The results from a statewide telephone poll conducted earlier this month by Winthrop University showed that of the eight 2010 gubernatorial candidates only Lt. Governor Andre Bauer was well known by nearly 50 percent of the people. Winthrop pollster Dr. Scott Huffmon says he was not surprised by the results because a majority of voters don’t get focused until about six weeks before an election. Huffmon is a Political Science professor at Winthrop. Huffman says a number of factors will affect voters in a number of campaigns moving toward November, not the least of which will be the continued bombardment of information and misinformation from the 24 hour news monsters and political talk shows on television, radio, and the Internet.
“There has been research that has shown that as people are bombarded with more and more information, that have to use a heuristic to figure out which information should I listen to and which information I shouldn’t. What they ten to do is taking pieces of information that agree with their world view and say, ” I’ll listen to this and ignore everything else,” so they tend to get reinforced only about their view of the world.”
Huffmon says the myriad of political messages flowing through the air waves and on the Internet has worked to create some interesting political dynamics among the electorate. For some voters the constant din of talking heads and bloggers have pushed them toward apathy and disillusionment with the political process and government in general. For the most ardent politically-focused members of the electorate, these messages have tended to be more polarizing, as witnessed in part by the growth of the Tea Party movement.
“One is people are bombarded so more and more stuff is just washing over them without taking note. On the other hand the people that do tune in are getting more and more polarized and angry. So now we have a general population that is disconnecting and of the slice of the population that is plugged in, they’re getting moe ramped up in support of their side and hating those who disagree with their position and viewing them as the enemy. These things seem like they’re in conflict, but they’re both existing within the population.”
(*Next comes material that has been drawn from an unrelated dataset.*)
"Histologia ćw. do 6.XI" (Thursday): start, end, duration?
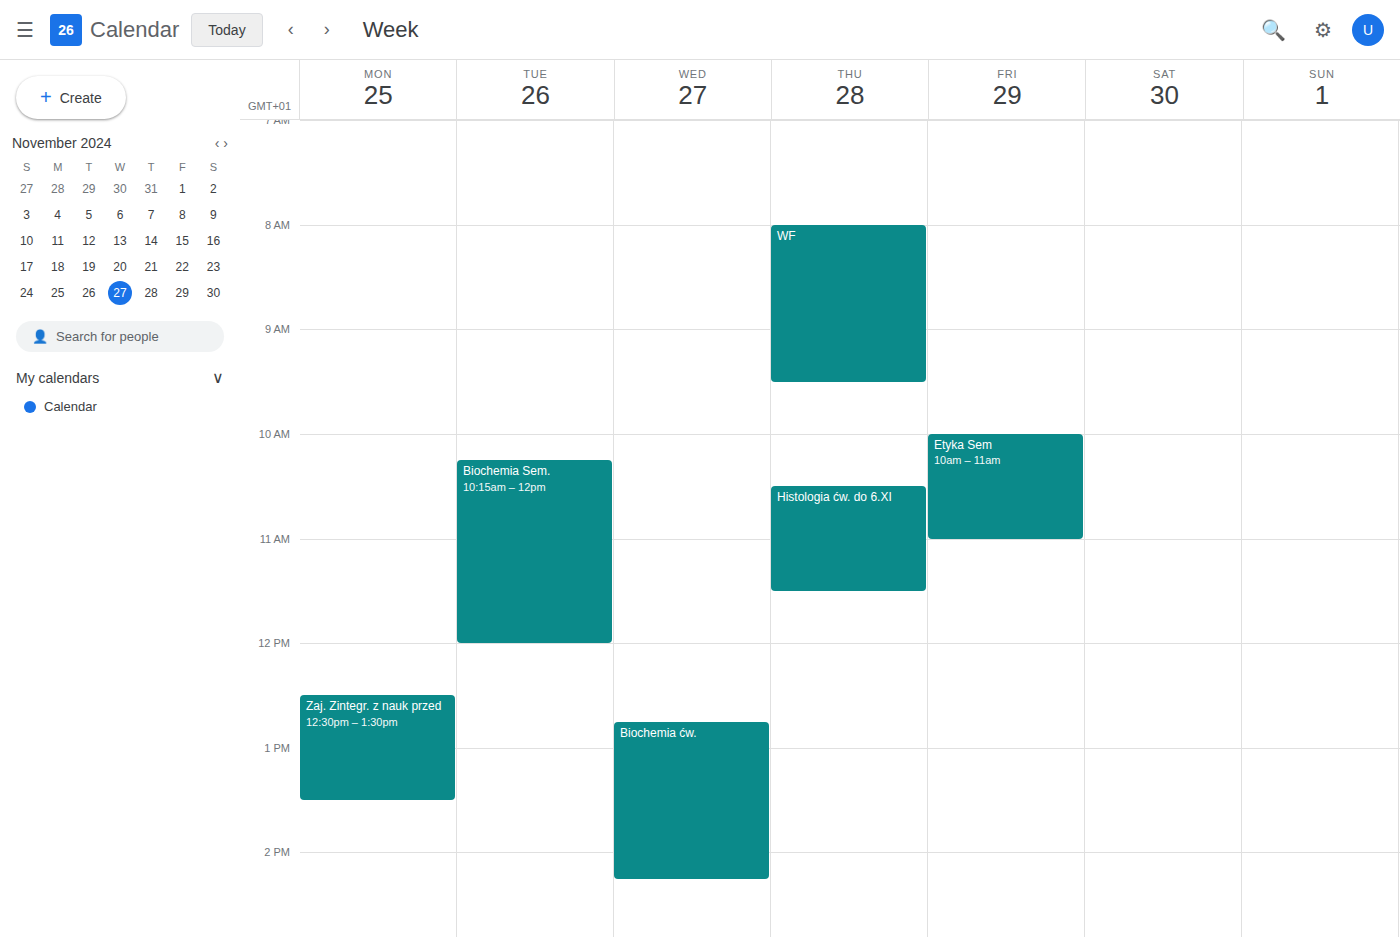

The U.S. Supreme Court in a January decision, struck down a major portion of a 2002 campaign finance reform law, saying it violates the free-speech right of corporations to engage in public debate of political issues. In a landmark 5-to-4 decision, the high court overturned a 1990 legal precedent and reversed a position it took in 2003, when a different lineup of justices upheld government restrictions on independent political expenditures by corporations during elections. The decision opens the gates for what campaign reform advocates warn will be a flood of corporate spending in future elections. Huffmon suspects that the decision will work to erode some of the advantage of being an incumbent.
“What we will see in this election cycle is the new Supreme Court rules as they apply to outside money flowing into campaigns. Those monies could affect primaries, so we may see incumbents challenged and to the degree that they are kicked out in the primaries, then you have in essence an open seat and you could see some real change there. We actually have a lot streams coming together in South Carolina for those paying attention that is going to make this an exciting year.”
Huffmon says ironically voter apathy during this election cycle may be created by an always important political issue, the economy. Huffmon says as people continue to struggle to make ends meet during the recession they are not pay close attention to political events because they are in survival mode.
“People have their heads focused on their problems. An overwhelming majority of people who participated in the recent poll said they thought the economy was doing poorly and they thought it really wasn’t going to get better any time soon. There is a disconnect for many in the general population for the political events that are unfolding in the news that they should be tuning into, but being worried about your job, being worried about the economy just means that your head is somewhere else.”